Senate debates

Thursday, 30 November 2006

Avoiding Dangerous Climate Change (Kyoto Protocol Ratification) Bill 2006 [No. 2]

Second Reading

5:46 pm

Photo of Bob BrownBob Brown (Tasmania, Australian Greens) Share this | Hansard source

Because you have made such good ruling, Mr Acting Deputy President, I will take notice of what you say and get back to where I was before the unfortunate senator broke standing orders. I was talking about the detriment that occurs when old-growth forests are destroyed as they are being destroyed in southern New South Wales, Victoria and Tasmania, for example, at the moment. The same applies to native woodlands right across the country, I might add. Just this week we got the news that, under the authority of the Howard government and its regional forest agreement, which the Prime Minister personally signed, and the Lennon Labor government in Tasmania, giant trees in the World Heritage value Upper Florentine forests are being dynamited.

This is not Afghanistan under the Taliban, but it echoes the destruction of Bamiyan during that period. The difference between the great Buddha statues of Afghanistan, which are now lost to human heritage for all time, and the giant trees of the Upper Florentine forests, is that the latter are living entities full of wildlife. Under the authority of the Prime Minister, these great trees—amongst the greatest living things ever on the face of the planet—are being dynamited.

What happens in the wake of that is that Gunns Ltd will come in and take the majority of the forest that is taken out. In fact, it is very likely that a vast amount of the forest will remain there on the forest floor, including the dynamited trees. They will take other trees out as woodchips, which go to Japan, get recycled as paper and end up on the rubbish dumps of the northern hemisphere and emitted as greenhouse gases. Those that remain are, except for some clumps, destined to be burnt. When they are burnt, hundreds, thousands, millions of tonnes of greenhouse gases are emitted into the atmosphere, over a period.

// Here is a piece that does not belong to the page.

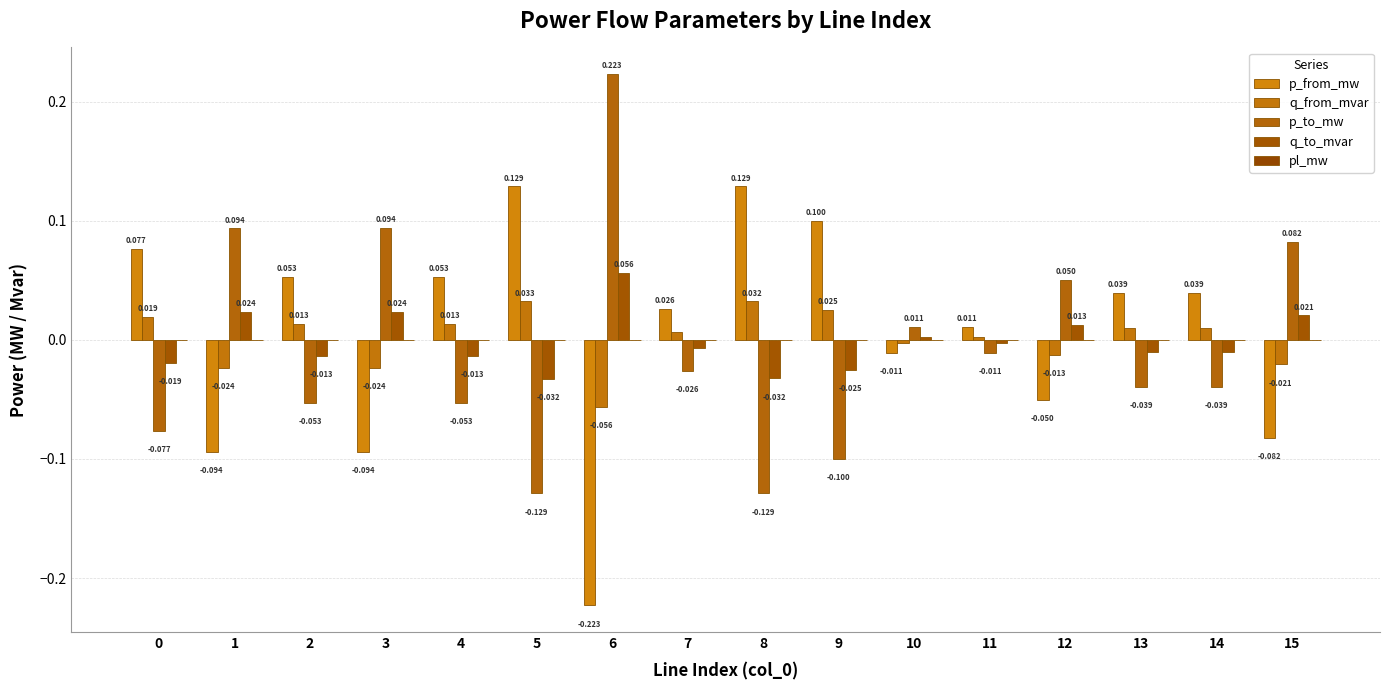

Which series changed the most between 1 and 5?

p_from_mw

So we go from a vast forest which is absorbing greenhouse gases and transmitting them into the ecosystem—and half or more of the greenhouse gases are actually underground in micro-organisms and the root systems—to a devastated environment in which there has been a massive greenhouse gas assault on the already polluted environment. That is under the authority of our Prime Minister, John Winston Howard, and the Labor premiers of Tasmania, Victoria and New South Wales. Very recently we have seen the reiteration of the determination of Premier Bracks in Victoria to keep logging the water catchments of that state. In a statement he said he would not protect future old-growth forests but that they would go to logging. This is reprehensible.

We have just heard Senator Crossin and others before her speak about the fear now that the massive Ross ice sheet in Antarctica is dangerously capable of being let loose and melting into the oceans, creating a sea level rise of between five and 17 metres. Is the government really thinking about what that means for this nation, let alone the whole world? Senator Parry, opposite, thinks that that is amusing. I do not. I think it is an appalling prospect and it must be taken seriously. I would have thought a new and younger member of the Senate would be working very hard to wake up the old warhorses of the government about that matter.

I will be supporting the motion to end old-growth logging. I will be supporting the much more comprehensive and strategically effective legislation that Senator Milne introduced to this place earlier in the day. Of course the Greens will be continuing to argue for the much better alternatives like renewable energy, which has effectively been defunded and put 10 years back by the failed policies of the Howard government in the last 10 years.